INSTRUCCIONES DE LA TAREA: Copie sin cambios el pasaje del relato sobre el parto que empieza en las palabras "Me miró ojiplático." y termina después de "trigo apenas germinado.".

FRAGMENTO DE ORIGEN:
________________________

Hace casi dieciocho años, con una barriga de ocho meses, le pregunté a un ginecólogo de la clínica privada Sagrado Corazón de Sevilla:
–Y de los partos que asiste, ¿qué porcentaje son cesáreas?
Por aquel entonces yo vivía en Bilbao por temas laborales, y por esa misma razón no podía recurrir a la sanidad pública si no era a través de un enmarañado sistema con presupuesto sujeto a aprobación, visto bueno y factura que en la mayoría de los hospitales públicos eran incapaces de facilitarme. La realidad es que hace dieciocho años la sanidad pública no sabía presupuestar un parto, así que tras muchas llamadas, correos electrónicos y muchas dudas, a mil kilómetros de donde quería dar a luz a mi primer hijo, opté por el hospital privado que me recomendaron y el que estaba más cerca de la unidad de neonatos de un hospital público, por si la cosa se complicaba.
–Y de los partos que asiste, ¿qué porcentaje son cesáreas? –pregunté.
Me miró ojiplático. De mi primera incursión en la neolengua de la maternidad recuerdo solo voces amortiguadas, como si yo estuviera debajo del agua intentando no perderme la conversación: Pero Señora, las embarazadas de su edad, más aún las primerizas, deberían preocuparse de otras cosas, ¿no? De los patucos, los cursos de bautismo, ¿Tiene elegido ya el nombre? ¿Ese? ¿No es muy raro? ¿Y qué me dice del moisés? La canastilla aún no está completa, ay madre, la bañerita, no tengo bañerita, las gasas y pañales de primera postura, los gorros para que el bebé no pierda calor por la cabeza, unas manoplas para que no se arañe la cara los primeros días, sin olvidar el carro con su grupo cero y todo, ese que tienes que encargar con meses de antelación cuando en tu interior lo que hay es un pequeño grano de trigo apenas germinado.

________________________

SECCIÓN DE DATOS:
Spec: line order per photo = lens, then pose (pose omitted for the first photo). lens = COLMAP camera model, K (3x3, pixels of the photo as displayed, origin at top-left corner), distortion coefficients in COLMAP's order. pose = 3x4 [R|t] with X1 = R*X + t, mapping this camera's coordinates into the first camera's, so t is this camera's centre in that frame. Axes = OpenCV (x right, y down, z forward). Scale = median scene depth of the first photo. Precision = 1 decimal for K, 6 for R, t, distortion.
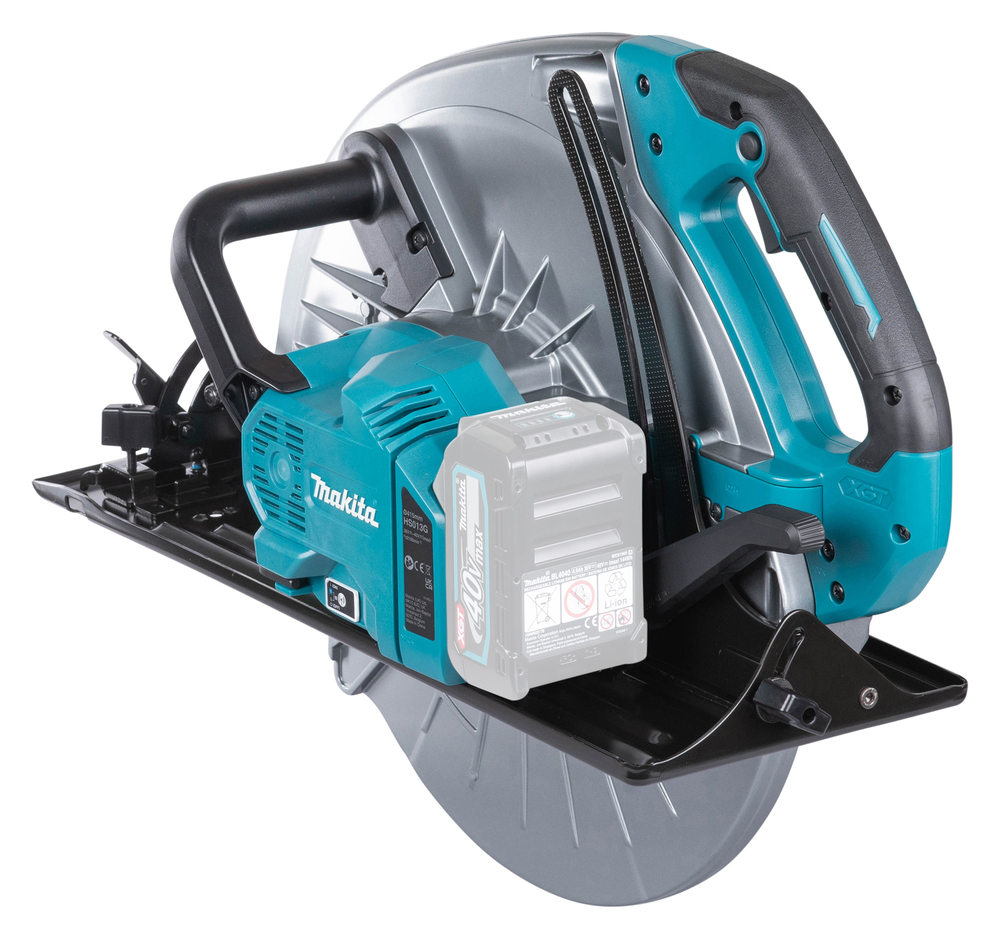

________________________

SOLUCIÓN DEL EJERCICIO:
Me miró ojiplático. De mi primera incursión en la neolengua de la maternidad recuerdo solo voces amortiguadas, como si yo estuviera debajo del agua intentando no perderme la conversación: Pero Señora, las embarazadas de su edad, más aún las primerizas, deberían preocuparse de otras cosas, ¿no? De los patucos, los cursos de bautismo, ¿Tiene elegido ya el nombre? ¿Ese? ¿No es muy raro? ¿Y qué me dice del moisés? La canastilla aún no está completa, ay madre, la bañerita, no tengo bañerita, las gasas y pañales de primera postura, los gorros para que el bebé no pierda calor por la cabeza, unas manoplas para que no se arañe la cara los primeros días, sin olvidar el carro con su grupo cero y todo, ese que tienes que encargar con meses de antelación cuando en tu interior lo que hay es un pequeño grano de trigo apenas germinado.